(Data items)
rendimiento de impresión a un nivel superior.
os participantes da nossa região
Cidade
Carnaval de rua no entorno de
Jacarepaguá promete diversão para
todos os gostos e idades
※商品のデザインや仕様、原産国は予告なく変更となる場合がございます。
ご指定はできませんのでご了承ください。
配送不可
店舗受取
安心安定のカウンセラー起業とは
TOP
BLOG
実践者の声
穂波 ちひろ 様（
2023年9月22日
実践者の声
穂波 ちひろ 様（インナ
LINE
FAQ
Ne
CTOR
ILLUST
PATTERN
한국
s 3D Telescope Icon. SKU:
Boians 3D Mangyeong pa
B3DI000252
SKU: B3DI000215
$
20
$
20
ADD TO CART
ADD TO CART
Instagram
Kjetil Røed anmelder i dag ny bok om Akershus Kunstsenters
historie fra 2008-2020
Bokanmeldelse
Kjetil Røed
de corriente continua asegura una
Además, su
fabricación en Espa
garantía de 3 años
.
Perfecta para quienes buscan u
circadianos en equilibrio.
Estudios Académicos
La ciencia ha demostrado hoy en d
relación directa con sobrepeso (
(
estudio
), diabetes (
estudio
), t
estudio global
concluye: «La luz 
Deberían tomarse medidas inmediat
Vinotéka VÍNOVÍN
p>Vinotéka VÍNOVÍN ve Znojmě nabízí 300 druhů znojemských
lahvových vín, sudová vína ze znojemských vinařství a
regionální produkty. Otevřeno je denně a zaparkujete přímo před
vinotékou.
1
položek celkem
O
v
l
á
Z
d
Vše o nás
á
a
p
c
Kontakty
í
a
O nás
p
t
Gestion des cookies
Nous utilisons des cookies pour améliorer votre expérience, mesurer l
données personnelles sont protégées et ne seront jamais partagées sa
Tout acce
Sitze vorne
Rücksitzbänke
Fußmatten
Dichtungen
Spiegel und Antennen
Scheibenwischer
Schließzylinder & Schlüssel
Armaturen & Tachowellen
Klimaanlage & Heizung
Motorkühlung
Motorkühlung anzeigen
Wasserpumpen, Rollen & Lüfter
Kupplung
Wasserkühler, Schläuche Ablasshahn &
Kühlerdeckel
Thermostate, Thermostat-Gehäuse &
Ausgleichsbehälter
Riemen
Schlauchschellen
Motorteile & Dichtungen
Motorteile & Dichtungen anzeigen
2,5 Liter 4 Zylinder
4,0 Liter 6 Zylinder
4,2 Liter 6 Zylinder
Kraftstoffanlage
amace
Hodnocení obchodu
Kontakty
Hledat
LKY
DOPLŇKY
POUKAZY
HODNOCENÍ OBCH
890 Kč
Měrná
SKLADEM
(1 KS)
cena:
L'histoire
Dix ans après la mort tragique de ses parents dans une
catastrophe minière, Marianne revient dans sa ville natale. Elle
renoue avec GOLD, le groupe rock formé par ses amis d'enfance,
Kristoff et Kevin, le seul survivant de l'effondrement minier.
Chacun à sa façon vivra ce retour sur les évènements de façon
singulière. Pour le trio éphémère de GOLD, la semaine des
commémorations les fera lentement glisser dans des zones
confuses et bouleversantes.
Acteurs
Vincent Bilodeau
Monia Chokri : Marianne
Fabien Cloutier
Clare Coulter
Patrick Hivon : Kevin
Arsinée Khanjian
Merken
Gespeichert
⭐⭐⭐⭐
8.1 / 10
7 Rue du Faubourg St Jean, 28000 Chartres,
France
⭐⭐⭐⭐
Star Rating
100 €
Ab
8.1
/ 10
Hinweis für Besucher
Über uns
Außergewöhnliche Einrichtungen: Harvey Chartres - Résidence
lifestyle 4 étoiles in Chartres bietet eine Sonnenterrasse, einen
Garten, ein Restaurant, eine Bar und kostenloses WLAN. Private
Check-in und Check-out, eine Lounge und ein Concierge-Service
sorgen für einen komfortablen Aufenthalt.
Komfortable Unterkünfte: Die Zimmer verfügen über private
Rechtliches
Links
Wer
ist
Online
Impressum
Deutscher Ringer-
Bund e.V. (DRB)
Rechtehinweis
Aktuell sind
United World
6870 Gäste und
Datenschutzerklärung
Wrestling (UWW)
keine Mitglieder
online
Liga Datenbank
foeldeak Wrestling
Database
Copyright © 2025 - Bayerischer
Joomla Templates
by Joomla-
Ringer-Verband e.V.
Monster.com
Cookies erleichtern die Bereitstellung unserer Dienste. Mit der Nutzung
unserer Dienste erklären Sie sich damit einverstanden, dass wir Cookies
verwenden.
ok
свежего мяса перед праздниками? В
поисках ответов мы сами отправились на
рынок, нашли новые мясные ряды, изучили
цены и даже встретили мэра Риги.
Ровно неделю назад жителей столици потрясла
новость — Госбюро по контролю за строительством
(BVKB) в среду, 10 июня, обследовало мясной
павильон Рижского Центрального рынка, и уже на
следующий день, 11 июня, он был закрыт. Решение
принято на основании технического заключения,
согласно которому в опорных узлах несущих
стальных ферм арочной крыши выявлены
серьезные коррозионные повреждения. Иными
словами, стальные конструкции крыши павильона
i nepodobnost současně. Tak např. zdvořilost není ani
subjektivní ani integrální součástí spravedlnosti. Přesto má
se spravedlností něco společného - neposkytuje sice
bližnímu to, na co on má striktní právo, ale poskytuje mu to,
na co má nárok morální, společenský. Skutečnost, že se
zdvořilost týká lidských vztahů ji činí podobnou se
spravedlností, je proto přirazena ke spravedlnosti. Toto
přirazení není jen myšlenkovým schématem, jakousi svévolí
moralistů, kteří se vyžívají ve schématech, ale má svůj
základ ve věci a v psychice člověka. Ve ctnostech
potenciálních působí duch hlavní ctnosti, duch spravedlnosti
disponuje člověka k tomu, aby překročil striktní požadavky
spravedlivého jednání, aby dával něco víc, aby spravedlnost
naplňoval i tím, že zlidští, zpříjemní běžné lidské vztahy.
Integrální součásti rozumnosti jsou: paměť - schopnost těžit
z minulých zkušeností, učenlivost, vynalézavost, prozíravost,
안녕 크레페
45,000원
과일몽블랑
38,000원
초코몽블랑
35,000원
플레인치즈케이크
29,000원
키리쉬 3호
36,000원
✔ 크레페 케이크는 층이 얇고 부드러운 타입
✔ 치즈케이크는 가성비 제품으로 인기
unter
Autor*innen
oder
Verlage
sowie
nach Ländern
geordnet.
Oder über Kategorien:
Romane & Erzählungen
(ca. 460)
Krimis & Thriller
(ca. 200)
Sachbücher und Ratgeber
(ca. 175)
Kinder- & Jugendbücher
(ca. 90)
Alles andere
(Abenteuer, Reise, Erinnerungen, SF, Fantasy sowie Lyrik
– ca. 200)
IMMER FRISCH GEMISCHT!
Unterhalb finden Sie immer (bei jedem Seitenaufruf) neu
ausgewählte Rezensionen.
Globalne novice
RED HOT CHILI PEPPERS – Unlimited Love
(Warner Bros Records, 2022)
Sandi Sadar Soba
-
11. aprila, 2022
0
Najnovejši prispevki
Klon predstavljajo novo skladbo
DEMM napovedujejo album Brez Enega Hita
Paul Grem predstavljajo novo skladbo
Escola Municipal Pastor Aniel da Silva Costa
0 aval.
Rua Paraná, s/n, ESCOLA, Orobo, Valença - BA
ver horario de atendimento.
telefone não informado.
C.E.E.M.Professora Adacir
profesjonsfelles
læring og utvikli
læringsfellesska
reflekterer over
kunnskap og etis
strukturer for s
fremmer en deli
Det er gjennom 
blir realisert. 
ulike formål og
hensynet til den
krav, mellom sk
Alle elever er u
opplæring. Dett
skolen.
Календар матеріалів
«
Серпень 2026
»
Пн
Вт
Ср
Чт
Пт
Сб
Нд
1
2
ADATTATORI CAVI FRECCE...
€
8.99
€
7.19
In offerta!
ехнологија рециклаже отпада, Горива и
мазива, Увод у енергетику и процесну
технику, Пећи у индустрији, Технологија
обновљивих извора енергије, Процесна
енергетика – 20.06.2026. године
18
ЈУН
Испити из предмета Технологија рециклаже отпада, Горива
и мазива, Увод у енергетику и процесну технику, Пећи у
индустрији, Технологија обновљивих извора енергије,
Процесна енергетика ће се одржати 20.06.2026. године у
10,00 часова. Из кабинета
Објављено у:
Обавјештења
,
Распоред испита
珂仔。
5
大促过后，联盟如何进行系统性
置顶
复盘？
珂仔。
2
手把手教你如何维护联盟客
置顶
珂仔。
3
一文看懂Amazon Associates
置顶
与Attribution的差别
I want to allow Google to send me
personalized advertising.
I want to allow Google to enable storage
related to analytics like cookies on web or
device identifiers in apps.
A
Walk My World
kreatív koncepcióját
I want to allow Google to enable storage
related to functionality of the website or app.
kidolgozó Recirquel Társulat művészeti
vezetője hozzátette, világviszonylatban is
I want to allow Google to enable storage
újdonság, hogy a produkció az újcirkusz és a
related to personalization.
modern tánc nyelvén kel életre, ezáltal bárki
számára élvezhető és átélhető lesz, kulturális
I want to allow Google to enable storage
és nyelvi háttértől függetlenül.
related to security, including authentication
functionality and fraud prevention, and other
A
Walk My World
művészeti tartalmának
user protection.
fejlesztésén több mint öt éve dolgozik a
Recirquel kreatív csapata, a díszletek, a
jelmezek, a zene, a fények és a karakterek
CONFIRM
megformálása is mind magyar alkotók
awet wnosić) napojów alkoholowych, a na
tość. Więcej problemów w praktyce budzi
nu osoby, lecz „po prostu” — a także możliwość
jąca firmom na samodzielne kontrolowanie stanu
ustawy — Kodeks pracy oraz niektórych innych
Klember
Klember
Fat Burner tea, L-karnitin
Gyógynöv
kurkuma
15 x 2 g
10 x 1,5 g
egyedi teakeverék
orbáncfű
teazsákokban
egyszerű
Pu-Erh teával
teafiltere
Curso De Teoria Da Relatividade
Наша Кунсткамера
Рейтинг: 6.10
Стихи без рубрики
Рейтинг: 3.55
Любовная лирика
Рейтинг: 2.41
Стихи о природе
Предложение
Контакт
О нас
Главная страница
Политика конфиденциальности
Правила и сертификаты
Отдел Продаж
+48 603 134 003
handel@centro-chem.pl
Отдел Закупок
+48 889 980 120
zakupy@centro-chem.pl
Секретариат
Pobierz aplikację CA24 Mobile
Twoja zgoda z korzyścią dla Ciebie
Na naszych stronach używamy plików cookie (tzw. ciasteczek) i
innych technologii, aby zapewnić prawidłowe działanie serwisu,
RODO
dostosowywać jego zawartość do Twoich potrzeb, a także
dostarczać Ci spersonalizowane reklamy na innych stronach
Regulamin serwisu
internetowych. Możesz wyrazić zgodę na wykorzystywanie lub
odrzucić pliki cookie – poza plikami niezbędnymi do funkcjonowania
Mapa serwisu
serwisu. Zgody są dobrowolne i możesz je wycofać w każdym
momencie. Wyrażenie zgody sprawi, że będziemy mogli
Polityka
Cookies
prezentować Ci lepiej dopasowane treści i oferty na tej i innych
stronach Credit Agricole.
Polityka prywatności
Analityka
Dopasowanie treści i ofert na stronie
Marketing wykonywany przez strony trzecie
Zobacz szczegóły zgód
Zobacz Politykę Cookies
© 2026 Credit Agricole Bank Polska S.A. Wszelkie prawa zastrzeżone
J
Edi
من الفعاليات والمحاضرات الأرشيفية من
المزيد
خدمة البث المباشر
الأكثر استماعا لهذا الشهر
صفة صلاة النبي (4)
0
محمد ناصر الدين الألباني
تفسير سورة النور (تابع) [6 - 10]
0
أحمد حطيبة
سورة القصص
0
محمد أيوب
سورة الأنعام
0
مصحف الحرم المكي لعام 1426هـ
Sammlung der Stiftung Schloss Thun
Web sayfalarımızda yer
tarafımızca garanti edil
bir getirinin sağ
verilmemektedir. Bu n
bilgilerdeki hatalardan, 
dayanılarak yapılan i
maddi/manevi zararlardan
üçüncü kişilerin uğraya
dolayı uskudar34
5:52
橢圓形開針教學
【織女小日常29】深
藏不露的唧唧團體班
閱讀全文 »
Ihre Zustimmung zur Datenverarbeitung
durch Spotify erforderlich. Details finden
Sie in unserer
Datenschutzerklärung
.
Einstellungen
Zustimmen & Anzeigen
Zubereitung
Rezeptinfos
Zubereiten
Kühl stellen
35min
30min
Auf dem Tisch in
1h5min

**Job item:**
Return each line in the entries above that contains the word "zdvořilost".

**Response to this task:**
i nepodobnost současně. Tak např. zdvořilost není ani
zdvořilost týká lidských vztahů ji činí podobnou se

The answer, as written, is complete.